Conflicts between Guatemalan Indigenous communities and corporations have raged for decades. One tragic example: in the early 1980s, at least 444 members of Maya-Achi communities protesting construction of the Chixoy Dam on the Rio Negro were killed by government troops (a reparations plan was announced in 2014). Yet since 2013, a group of businesspeople and Indigenous political leaders are seeking to bridge their historic divide through the Mejoremos Guate initiative’s Intercultural Affairs Commission.
Mejoremos Guate (Let’s Make Guatemala Better) was launched in 2011 by the Fundación para el Desarrollo de Guatemala (FUNDESA) and the Comité de Asociaciones Agrícolas, Comerciales, Industriales y Financieras (CACIF) to combat malnutrition, improve education and reduce poverty. In 2012, Alejandro Toledo, Peru’s first Indigenous president, advised the group to collaborate with Indigenous leaders, which inspired them to establish the Intercultural Commission.
The commission brings Indigenous leaders face-to-face with prominent businesspeople for weekly meetings to discuss challenges. Among other projects, the commission’s 14 members—seven business leaders and seven Indigenous leaders—are creating a guideline of best practices to encourage companies to align their policies with the International Labour Organization’s Convention No. 169, which establishes Indigenous peoples’ right to be consulted on projects and laws that affect them.
The leaders were skeptical at first. “We thought that a frank, bona fide dialogue would never be possible with the [private] sector,” says Pedro Bal Cúmes, 56, a commission member from Chimaltenango. But the commission’s achievements have started to make an impact: the leaders secured public funding to improve health and nutrition programs in Sololá and have partnered with companies for Indigenous communities to sell their products.
The commission also seeks to empower Indigenous leaders by supporting their political careers. Private donations channeled through Mejoremos Guate have enabled two members to earn master’s degrees in public administration with a focus on political advocacy. Vivian Dinora Yax Tay de Quemé, one of the beneficiaries, is a native of Quetzaltenango and former vice minister for community support. Yax is now using her work on the commission to combat gender and intra-familial violence. One of Guatemala’s long-standing challenges, she says, is to give Indigenous populations an equal voice in governing the country—something she believes the commission is addressing by providing “an opening for everyone to give their opinion.”
While the commission works to find common ground—and has succeeded in areas such as rural development and business practices—it does not always reach consensus. Jorge Morales Toj—a 42-year-old Maya K’iche leader, human rights lawyer, and former guerrilla—spoke of a particularly divisive argument in March 2013 over Guatemala’s recent history.

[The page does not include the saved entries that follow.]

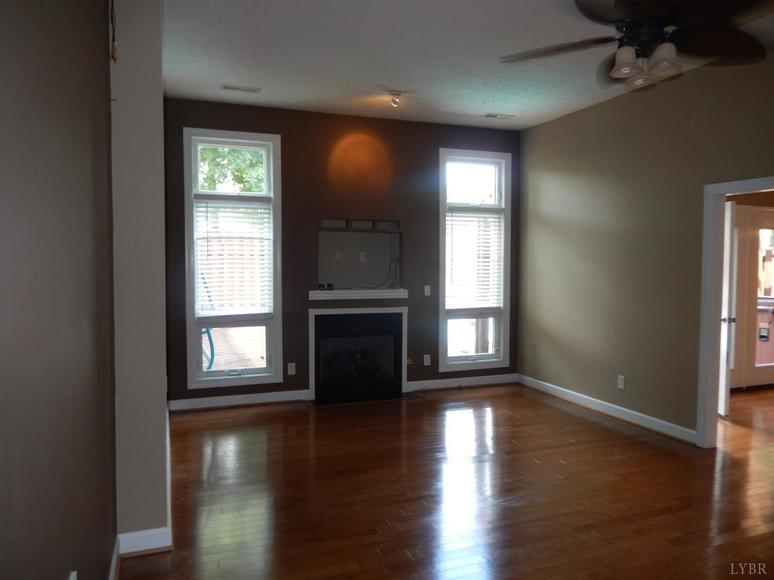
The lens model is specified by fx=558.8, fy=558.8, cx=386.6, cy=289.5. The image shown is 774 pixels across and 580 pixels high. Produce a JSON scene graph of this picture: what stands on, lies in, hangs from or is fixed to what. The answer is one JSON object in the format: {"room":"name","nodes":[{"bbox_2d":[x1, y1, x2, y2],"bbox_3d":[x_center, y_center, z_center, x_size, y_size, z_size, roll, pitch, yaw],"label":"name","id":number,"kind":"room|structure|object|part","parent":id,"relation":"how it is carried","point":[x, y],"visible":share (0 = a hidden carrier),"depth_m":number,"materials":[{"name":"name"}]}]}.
{"room":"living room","nodes":[
{"label":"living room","id":0,"kind":"room"},
{"bbox_2d":[0,0,116,579],"bbox_3d":[-0.654,-0.079,0.773,0.149,3.000,5.323,-1,3,-21],"label":"left wall","id":1,"kind":"structure","parent":0,"point":[87,127],"depth_m":1.38,"materials":[{"name":"paint"}]},
{"bbox_2d":[67,570,77,579],"bbox_3d":[-0.811,0.802,1.444,0.013,0.128,0.071,-1,3,-21],"label":"wall socket","id":2,"kind":"object","parent":1,"relation":"attached to","point":[71,579],"visible":0.99,"depth_m":1.46,"materials":[{"name":"white plastic"}]},
{"bbox_2d":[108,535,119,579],"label":"baseboard","id":3,"kind":"structure","parent":1,"relation":"attached to","point":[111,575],"depth_m":2.50,"materials":[{"name":"white paint"}]},
{"bbox_2d":[109,0,168,548],"bbox_3d":[-1.512,-0.231,3.475,0.293,2.960,1.873,-1,3,-21],"label":"wall section","id":4,"kind":"structure","parent":0,"point":[159,143],"depth_m":2.72,"materials":[{"name":"paint"}]},
{"bbox_2d":[109,0,118,60],"bbox_3d":[-1.246,-1.232,2.538,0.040,0.399,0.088,-1,3,-21],"label":"wire","id":5,"kind":"object","parent":4,"relation":"attached to","point":[112,54],"visible":0.98,"depth_m":2.54,"materials":[{"name":"plastic"}]},
{"bbox_2d":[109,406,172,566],"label":"baseboard","id":6,"kind":"structure","parent":4,"relation":"attached to","point":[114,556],"depth_m":2.65,"materials":[{"name":"white paint"}]},
{"bbox_2d":[165,98,520,406],"bbox_3d":[-0.268,-0.358,6.012,4.077,2.976,0.169,-1,3,-21],"label":"back wall","id":7,"kind":"structure","parent":0,"point":[209,125],"depth_m":5.77,"materials":[{"name":"brown paint"}]},
{"bbox_2d":[184,128,282,390],"bbox_3d":[-1.516,-0.263,5.540,0.890,2.517,0.149,-1,3,-21],"label":"left window","id":8,"kind":"structure","parent":7,"relation":"in","point":[268,163],"depth_m":5.54,"materials":[{"name":"clear glass"}]},
{"bbox_2d":[193,197,272,317],"bbox_3d":[-1.513,-0.313,5.527,0.748,1.172,0.053,-1,3,-21],"label":"window blind","id":9,"kind":"object","parent":8,"relation":"attached to","point":[220,314],"visible":0.97,"depth_m":5.52,"materials":[{"name":"white plastic"}]},
{"bbox_2d":[168,389,312,410],"bbox_3d":[-1.470,1.095,5.557,1.380,0.104,0.020,-1,3,-21],"label":"baseboard","id":10,"kind":"structure","parent":7,"relation":"attached to","point":[236,403],"depth_m":5.54,"materials":[{"name":"white paint"}]},
{"bbox_2d":[287,362,295,374],"bbox_3d":[-0.978,0.806,5.715,0.076,0.128,0.013,-1,3,-21],"label":"wall socket","id":11,"kind":"object","parent":7,"relation":"attached to","point":[292,364],"visible":0.99,"depth_m":5.71,"materials":[{"name":"white plastic"}]},
{"bbox_2d":[308,305,407,403],"bbox_3d":[-0.367,0.657,6.063,1.093,0.942,0.606,-1,3,-21],"label":"fireplace","id":12,"kind":"object","parent":7,"relation":"in","point":[321,312],"visible":0.99,"depth_m":5.90,"materials":[{"name":"black metal"}]},
{"bbox_3d":[-0.336,0.778,6.208,0.706,0.595,0.089,-1,3,-21],"label":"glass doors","id":13,"kind":"part","parent":12,"relation":"part of","materials":[{"name":"black glass"}]},
{"bbox_2d":[308,288,408,300],"bbox_3d":[-0.291,0.048,5.912,1.136,0.080,0.225,-1,3,-21],"label":"mantel shelf","id":14,"kind":"object","parent":7,"relation":"attached to","point":[354,294],"visible":0.98,"depth_m":5.82,"materials":[{"name":"white wood"}]},
{"bbox_2d":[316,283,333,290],"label":"small object","id":15,"kind":"object","parent":14,"relation":"on","point":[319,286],"visible":0.99,"depth_m":5.82,"materials":[{"name":"black"}]},
{"bbox_2d":[316,221,402,291],"bbox_3d":[-0.332,-0.320,5.955,1.107,0.755,0.392,-1,3,-21],"label":"wall niche","id":16,"kind":"object","parent":7,"relation":"in","point":[330,234],"visible":0.88,"depth_m":6.15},
{"bbox_2d":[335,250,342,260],"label":"wall socket","id":17,"kind":"object","parent":16,"relation":"attached to","point":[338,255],"visible":0.98,"depth_m":5.94,"materials":[{"name":"white plastic"}]},
{"bbox_2d":[359,250,366,261],"bbox_3d":[-0.259,-0.362,6.027,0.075,0.118,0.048,-1,3,-21],"label":"wall socket","id":18,"kind":"object","parent":16,"relation":"attached to","point":[362,259],"visible":0.98,"depth_m":6.02,"materials":[{"name":"white plastic"}]},
{"bbox_2d":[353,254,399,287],"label":"cable","id":19,"kind":"object","parent":16,"relation":"hanging from","point":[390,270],"visible":0.92,"depth_m":6.09,"materials":[{"name":"black plastic"}]},
{"bbox_2d":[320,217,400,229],"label":"shelf","id":20,"kind":"object","parent":7,"relation":"in","point":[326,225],"visible":0.96,"depth_m":5.88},
{"bbox_2d":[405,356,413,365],"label":"gas valve","id":21,"kind":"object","parent":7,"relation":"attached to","point":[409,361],"visible":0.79,"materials":[{"name":"gold metal"}]},
{"bbox_2d":[423,354,430,365],"bbox_3d":[0.441,0.782,6.235,0.077,0.126,0.014,-1,3,-21],"label":"wall socket","id":22,"kind":"object","parent":7,"relation":"attached to","point":[425,356],"visible":0.99,"depth_m":6.23,"materials":[{"name":"white plastic"}]},
{"bbox_2d":[423,285,430,295],"bbox_3d":[0.446,0.010,6.218,0.074,0.125,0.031,-1,3,-21],"label":"light switch","id":23,"kind":"object","parent":7,"relation":"attached to","point":[425,288],"visible":0.99,"depth_m":6.22,"materials":[{"name":"white plastic"}]},
{"bbox_2d":[405,373,517,391],"bbox_3d":[0.874,1.057,6.429,1.485,0.105,0.019,-1,3,-21],"label":"baseboard","id":24,"kind":"structure","parent":7,"relation":"attached to","point":[491,382],"depth_m":6.40,"materials":[{"name":"white paint"}]},
{"bbox_2d":[438,147,511,373],"bbox_3d":[0.993,-0.301,6.448,0.907,2.512,0.153,-1,3,-21],"label":"right window","id":25,"kind":"structure","parent":7,"relation":"in","point":[487,356],"depth_m":6.46,"materials":[{"name":"glass"}]},
{"bbox_2d":[445,206,502,311],"bbox_3d":[0.998,-0.361,6.471,0.740,1.166,0.052,-1,3,-21],"label":"window blind","id":26,"kind":"object","parent":25,"relation":"attached to","point":[487,264],"visible":0.96,"depth_m":6.46,"materials":[{"name":"white plastic"}]},
{"bbox_2d":[118,380,773,579],"bbox_3d":[2.556,1.332,3.324,8.250,0.103,7.705,-1,3,-21],"label":"floor","id":27,"kind":"structure","parent":0,"point":[600,431],"depth_m":3.45,"materials":[{"name":"brown wood"}]},
{"bbox_2d":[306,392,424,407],"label":"hearth","id":28,"kind":"object","parent":27,"relation":"in","point":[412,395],"visible":0.74,"depth_m":5.75,"materials":[{"name":"black"}]},
{"bbox_2d":[160,0,771,131],"bbox_3d":[1.237,-1.724,2.941,5.433,0.118,7.037,-1,3,-21],"label":"ceiling","id":29,"kind":"structure","parent":0,"point":[375,77],"depth_m":4.13,"materials":[{"name":"white paint"}]},
{"bbox_2d":[220,84,260,92],"bbox_3d":[-1.300,-1.785,4.955,0.343,0.011,0.145,-1,3,-21],"label":"ceiling vent","id":30,"kind":"object","parent":29,"relation":"attached to","point":[226,86],"visible":0.98,"depth_m":4.94,"materials":[{"name":"white metal"}]},
{"bbox_2d":[388,90,402,107],"bbox_3d":[0.075,-1.725,5.068,0.126,0.126,0.126,-1,3,-21],"label":"ceiling light","id":31,"kind":"object","parent":29,"relation":"attached to","point":[395,101],"visible":0.99,"depth_m":5.04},
{"bbox_2d":[483,112,515,118],"bbox_3d":[1.176,-1.826,5.868,0.330,0.012,0.142,-1,3,-21],"label":"ceiling vent","id":32,"kind":"object","parent":29,"relation":"in","point":[491,116],"visible":0.98,"depth_m":5.85,"materials":[{"name":"white metal"}]},
{"bbox_2d":[500,0,773,91],"bbox_3d":[1.243,-1.323,2.662,1.321,0.620,1.331,-1,3,-21],"label":"ceiling fan","id":33,"kind":"object","parent":29,"relation":"hanging from","point":[608,18],"visible":0.99,"depth_m":2.61,"materials":[{"name":"black metal"}]},
{"bbox_3d":[1.108,-1.064,2.607,0.123,0.126,0.123,-1,3,-21],"label":"shade","id":34,"kind":"part","parent":33,"relation":"part of","materials":[{"name":"glass"}]},
{"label":"glass shade","id":35,"kind":"part","parent":33,"relation":"part of","materials":[{"name":"glass"}]},
{"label":"light fixture","id":36,"kind":"part","parent":33,"relation":"part of","materials":[{"name":"glass"}]},
{"bbox_3d":[1.259,-1.053,2.557,0.131,0.129,0.131,-1,3,-21],"label":"shade","id":37,"kind":"part","parent":33,"relation":"part of","materials":[{"name":"glass"}]},
{"bbox_2d":[515,48,773,442],"bbox_3d":[2.794,-0.225,3.596,0.128,2.985,6.600,-1,3,-21],"label":"right wall","id":38,"kind":"structure","parent":0,"point":[592,117],"depth_m":4.99,"materials":[{"name":"paint"}]},
{"bbox_2d":[518,374,696,444],"bbox_3d":[2.017,1.118,5.455,0.022,0.104,2.616,-1,3,-21],"label":"baseboard","id":39,"kind":"structure","parent":38,"relation":"attached to","point":[620,408],"depth_m":5.18,"materials":[{"name":"white paint"}]},
{"bbox_2d":[617,375,624,389],"bbox_3d":[2.127,0.841,5.083,0.009,0.118,0.071,-1,3,-21],"label":"wall socket","id":40,"kind":"object","parent":38,"relation":"attached to","point":[619,382],"visible":0.98,"depth_m":5.08,"materials":[{"name":"white plastic"}]},
{"bbox_2d":[697,175,773,449],"bbox_3d":[2.663,0.260,3.899,0.168,1.977,1.003,-1,3,-21],"label":"door frame","id":41,"kind":"structure","parent":38,"relation":"in","point":[736,184],"depth_m":4.27,"materials":[{"name":"white paint"}]},
{"bbox_2d":[719,200,737,416],"bbox_3d":[3.133,0.162,5.445,0.163,1.978,0.859,0,3,6],"label":"door","id":42,"kind":"structure","parent":41,"relation":"attached to","point":[728,220],"depth_m":5.07,"materials":[{"name":"white paint"}]},
{"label":"doorknob","id":43,"kind":"part","parent":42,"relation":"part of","materials":[{"name":"silver metal"}]},
{"label":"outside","id":44,"kind":"structure","parent":0,"visible":0},
{"bbox_2d":[733,205,773,388],"bbox_3d":[4.477,0.108,6.458,0.904,2.016,0.107,-1,3,-21],"label":"glass door","id":45,"kind":"structure","parent":44,"point":[753,382],"depth_m":6.37,"materials":[{"name":"white glass"}]},
{"label":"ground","id":46,"kind":"structure","parent":44,"visible":0},
{"bbox_2d":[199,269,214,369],"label":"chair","id":47,"kind":"object","parent":46,"relation":"on","point":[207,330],"visible":0.36,"depth_m":6.83,"materials":[{"name":"blue"}]},
{"bbox_2d":[199,147,266,192],"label":"tree","id":48,"kind":"object","parent":46,"relation":"on","point":[215,151],"visible":0.13,"materials":[{"name":"green plant"}]},
{"bbox_2d":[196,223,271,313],"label":"fence","id":49,"kind":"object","parent":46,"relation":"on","point":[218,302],"visible":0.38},
{"bbox_2d":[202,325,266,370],"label":"deck","id":50,"kind":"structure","parent":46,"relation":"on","point":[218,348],"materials":[{"name":"beige wood"}]}
]}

Business leaders denied that genocide occurred during the conflict, but various Indigenous delegates begged to differ. In this case, the commission agreed to continue to listen to each other’s perspectives. However, Yax notes that the group has made some progress simply by acknowledging the differences in how Guatemalans view development and the use of resources.
There have been detractors of the commission, with claims that the members have been manipulated to benefit Guatemala’s oligarchy. But Morales argues that real change can only come through mutual respect—which will take time. Meanwhile, he says, it is important for business leaders to “recognize the existence and legitimacy of the Indigenous ancestral authorities of these communities, who […] also fight in one way or another to solve community problems.”